Suspect in cigarette sales a jailer

Thomas Clouse Staff writer

Turns out, one of the suspects indicted in a massive federal investigation into the sale of untaxed cigarettes works for the Spokane County Sheriff’s Office after all.

Joseph D. Dunsmoor, 30, was hired March 15, 2006, and works as a corrections deputy inside the Spokane County Jail, county Human Resources Director Kathy Malzahn said Tuesday. A day earlier, county officials had said no one by that name worked for them.

Dunsmoor appeared Monday in U.S. District Court along with three other men charged in connection with a case in which federal authorities are seeking $84 million from two Spokane wholesalers accused of selling at least 4 million cartons of untaxed cigarettes to the Coeur d’Alene smoke shops. Those businesses would in turn ship cigarettes to retail outlets in Washington where they were sold to non-Indians at below-retail prices.

• [What to work on]:
a – Duplicate the passage in the cigarette-sales article starting with "Turns out, one" and going on through "worked for them.".
b – Does the cigarette-sales article support each statement below? Answer yes or no for each, quoting the words from the article that decide it.
(i) Dunsmoor was hired in March 2006.
(ii) Federal authorities are seeking $84 million from three Spokane wholesalers.
(iii) Dunsmoor appeared in court with three other men.
c – Which people does the cigarette-sales article name, counting its byline?

• [Excerpted data]:
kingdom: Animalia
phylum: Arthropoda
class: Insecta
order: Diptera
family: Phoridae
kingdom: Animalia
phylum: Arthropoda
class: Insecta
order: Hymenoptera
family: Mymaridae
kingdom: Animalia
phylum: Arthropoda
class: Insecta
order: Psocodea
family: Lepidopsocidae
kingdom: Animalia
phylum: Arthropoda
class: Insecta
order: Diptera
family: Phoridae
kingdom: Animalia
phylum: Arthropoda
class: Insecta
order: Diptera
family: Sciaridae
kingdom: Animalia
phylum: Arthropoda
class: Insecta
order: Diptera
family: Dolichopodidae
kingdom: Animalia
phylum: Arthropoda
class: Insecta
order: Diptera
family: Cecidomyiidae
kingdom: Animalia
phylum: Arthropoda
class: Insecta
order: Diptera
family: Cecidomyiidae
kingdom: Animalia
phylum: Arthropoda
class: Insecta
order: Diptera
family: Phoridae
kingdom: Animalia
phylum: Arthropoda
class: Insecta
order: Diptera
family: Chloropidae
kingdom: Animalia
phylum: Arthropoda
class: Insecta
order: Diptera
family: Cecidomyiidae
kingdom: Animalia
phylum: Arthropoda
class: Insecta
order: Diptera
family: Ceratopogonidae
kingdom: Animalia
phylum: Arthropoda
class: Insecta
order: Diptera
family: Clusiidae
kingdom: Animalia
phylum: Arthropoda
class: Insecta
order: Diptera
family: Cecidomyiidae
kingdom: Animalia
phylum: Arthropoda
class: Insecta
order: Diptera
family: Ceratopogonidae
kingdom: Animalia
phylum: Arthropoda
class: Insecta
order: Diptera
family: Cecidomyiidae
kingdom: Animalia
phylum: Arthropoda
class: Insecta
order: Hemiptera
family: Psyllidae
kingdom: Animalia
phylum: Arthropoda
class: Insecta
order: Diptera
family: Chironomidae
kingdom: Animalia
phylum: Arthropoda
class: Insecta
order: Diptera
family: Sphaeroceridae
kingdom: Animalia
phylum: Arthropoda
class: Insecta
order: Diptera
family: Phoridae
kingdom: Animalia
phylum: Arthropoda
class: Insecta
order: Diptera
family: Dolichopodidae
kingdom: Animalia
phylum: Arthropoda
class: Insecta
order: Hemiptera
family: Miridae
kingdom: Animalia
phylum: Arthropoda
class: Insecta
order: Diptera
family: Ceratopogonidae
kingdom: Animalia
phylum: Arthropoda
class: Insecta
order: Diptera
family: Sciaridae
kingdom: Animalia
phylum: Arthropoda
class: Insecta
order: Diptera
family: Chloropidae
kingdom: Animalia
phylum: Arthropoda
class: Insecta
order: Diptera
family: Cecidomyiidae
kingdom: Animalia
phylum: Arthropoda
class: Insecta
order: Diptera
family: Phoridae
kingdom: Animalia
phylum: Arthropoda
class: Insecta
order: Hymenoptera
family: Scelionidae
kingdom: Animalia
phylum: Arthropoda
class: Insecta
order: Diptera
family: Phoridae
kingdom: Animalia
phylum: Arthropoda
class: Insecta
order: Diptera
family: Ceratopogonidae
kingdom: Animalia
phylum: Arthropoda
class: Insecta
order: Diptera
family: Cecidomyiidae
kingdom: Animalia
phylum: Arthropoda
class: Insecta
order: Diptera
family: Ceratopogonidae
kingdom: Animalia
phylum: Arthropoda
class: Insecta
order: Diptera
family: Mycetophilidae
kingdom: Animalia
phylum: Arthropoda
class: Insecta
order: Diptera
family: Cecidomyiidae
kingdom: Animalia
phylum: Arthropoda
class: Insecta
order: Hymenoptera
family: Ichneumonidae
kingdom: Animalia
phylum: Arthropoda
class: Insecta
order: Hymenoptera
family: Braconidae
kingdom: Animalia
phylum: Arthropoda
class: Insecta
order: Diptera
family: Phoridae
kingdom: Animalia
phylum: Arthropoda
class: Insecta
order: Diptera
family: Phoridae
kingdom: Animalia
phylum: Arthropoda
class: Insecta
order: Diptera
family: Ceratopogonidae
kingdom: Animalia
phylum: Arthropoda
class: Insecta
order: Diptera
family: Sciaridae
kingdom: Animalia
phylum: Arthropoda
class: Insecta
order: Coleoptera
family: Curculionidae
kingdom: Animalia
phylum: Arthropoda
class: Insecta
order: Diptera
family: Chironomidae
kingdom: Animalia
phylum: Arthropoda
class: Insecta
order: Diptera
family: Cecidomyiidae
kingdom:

• [Solutions in order]:
a –
Turns out, one of the suspects indicted in a massive federal investigation into the sale of untaxed cigarettes works for the Spokane County Sheriff’s Office after all.

Joseph D. Dunsmoor, 30, was hired March 15, 2006, and works as a corrections deputy inside the Spokane County Jail, county Human Resources Director Kathy Malzahn said Tuesday. A day earlier, county officials had said no one by that name worked for them.

b –
(i) Yes: "was hired March 15, 2006"
(ii) No: "seeking $84 million from two Spokane wholesalers"
(iii) Yes: "along with three other men"

c – Thomas Clouse; Joseph D. Dunsmoor; Kathy Malzahn